- Country: United States
- Location: Wawayanda, New York
- Coordinates: 41°24′43″N 74°26′14″W﻿ / ﻿41.411936°N 74.437196°W
- Status: Operational
- Commission date: 2018
- Operator: Competitive Power Ventures (CPV)

Thermal power station
- Primary fuel: Natural gas

Power generation
- Nameplate capacity: 675 MW

= CPV Valley Energy Center =

Natural gas power plant in New York

CPV Valley Energy Center is a power plant in Wawayanda, New York, operated by Competitive Power Ventures (CPV). The 675-megawatt natural gas-fired plant came online in 2018 despite opposition from area residents. CPV was acquired by Israel's OPC Energy in 2021. OPC, partnered with three Israeli institutional investors, agreed in October 2020 to acquire 100% of CPV from Global Infrastructure Partners, (GIP), and now fully owns CPV's operating assets, development pipeline, and asset management business. OPC is a subsidiary of Israeli firm Kenon Holdings Ltd., which is a corporate spin off of Israel Corporation.

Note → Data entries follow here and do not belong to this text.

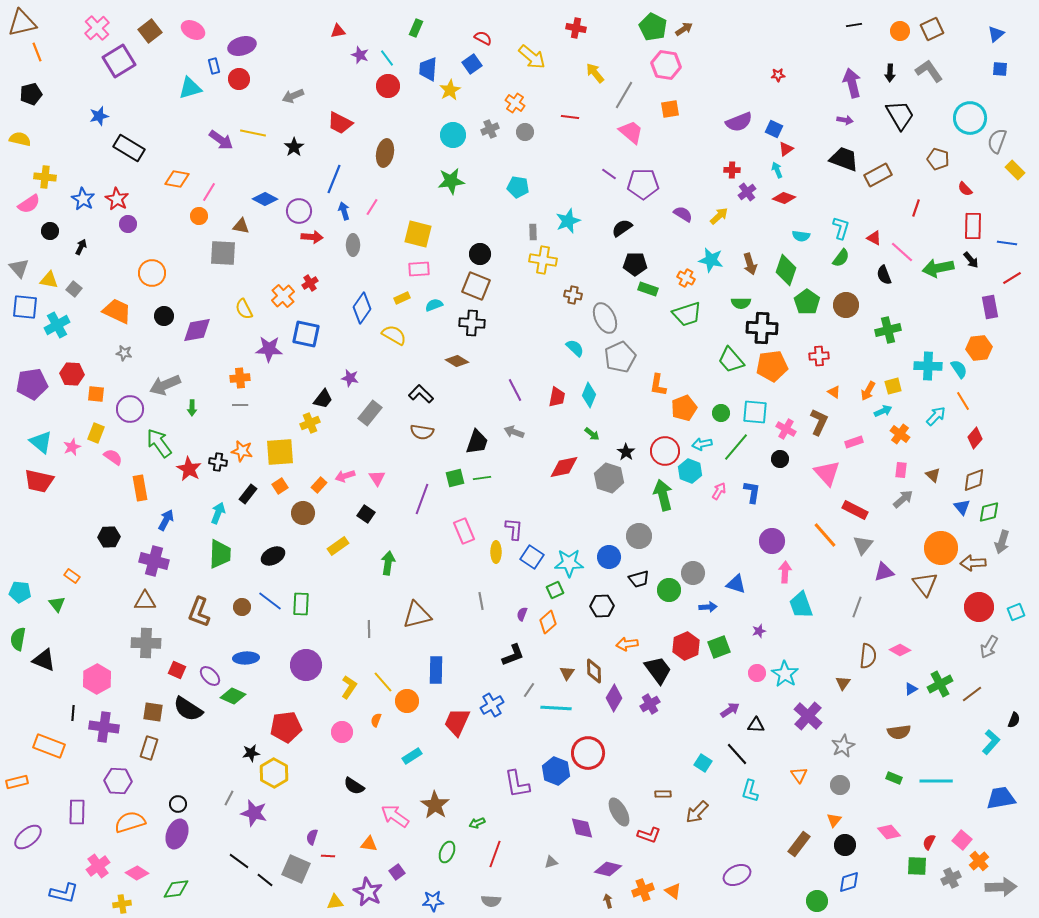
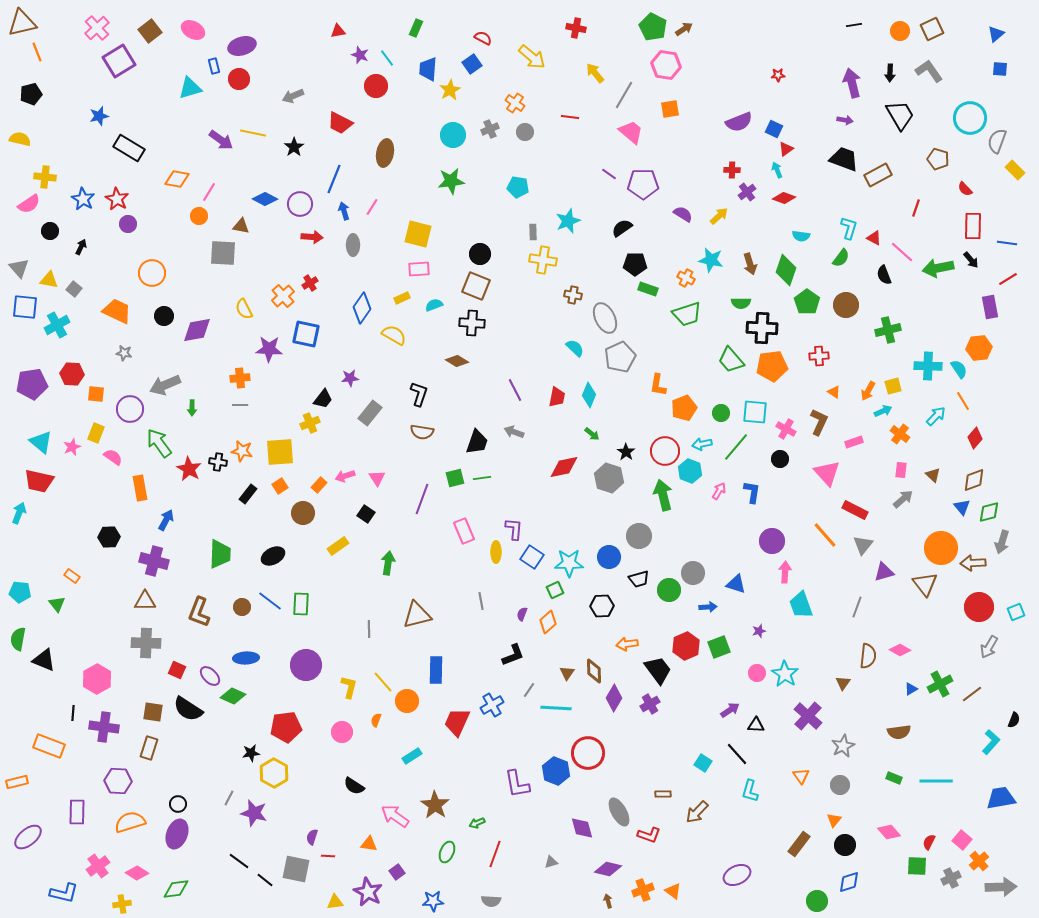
red circle at (388, 86): moved 12 px left
purple circle at (299, 211): moved 1 px right, 7 px up
cyan L-shape at (841, 228): moved 8 px right
red line at (1012, 278): moved 4 px left, 1 px down
purple star at (350, 378): rotated 18 degrees counterclockwise
black L-shape at (421, 394): moved 2 px left; rotated 65 degrees clockwise
cyan arrow at (218, 513): moved 199 px left
yellow L-shape at (349, 687): rotated 20 degrees counterclockwise
orange triangle at (799, 775): moved 2 px right, 1 px down
gray square at (296, 869): rotated 12 degrees counterclockwise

The CPV Valley Energy Center was one of the three natural gas-fired plants in the New York metropolitan area that came online to support electricity needs before the decommission of the last nuclear reactor of the Indian Point Energy Center in 2021. The other two plants were Bayonne Energy Center II (120 MW) and Cricket Valley Energy Center (1,020 MW).
==Controversies==
In 2023, New York State Senator James Skoufis announced an investigation into communications between Competitive Power Ventures, the state's Department of Environmental Conservation (DEC), and the administration of former New York State Governor Andrew Cuomo. At the time, the CPV plant was operating without a Clean Air Act Title V permit, deemed necessary for controlling major sources of pollutants. As chair of the senate's Committee on Investigations and Government Operations, Skoufis sought to evaluate if any interference took place between the regulatory and permitting processes at the DEC.

Joseph Percoco, Governor Cuomo's former executive deputy secretary, was found guilty in 2018 of honest services fraud, conspiracy to commit honest services fraud, and solicitation of bribes and gratuities relating to CPV. A former CPV senior executive, Peter Galbraith Kelly, pleaded guilty in a federal court to arranging a “low-show job” for Percoco's wife, which paid nearly $287,000 in bribes between the years 2012 and 2016. Allegations by federal prosecutors stated that the pay-to-play payments secured Percoco's assistance in obtaining a much-needed power purchase agreement for the energy plant.

As of November 2024, the CPV Valley Energy Center had been operating without a finalized Title V permit for more than six years, according to State Senator James Skoufis. A New York State Senate investigation found delays, regulatory inconsistencies, and concerns about political influence during the plant’s development. Skoufis called on the New York State Department of Environmental Conservation to complete the permit review, urging a 60-day deadline for any remaining submissions before either finalizing the permit through a hearing or declaring the application withdrawn.

In 2014, Governor Andrew Cuomo placed a statewide moratorium on hydraulic fracturing in New York, citing health concerns. However, much of the natural gas used by the CPV Valley Energy Center comes from fracked gas transported from shale regions in Pennsylvania.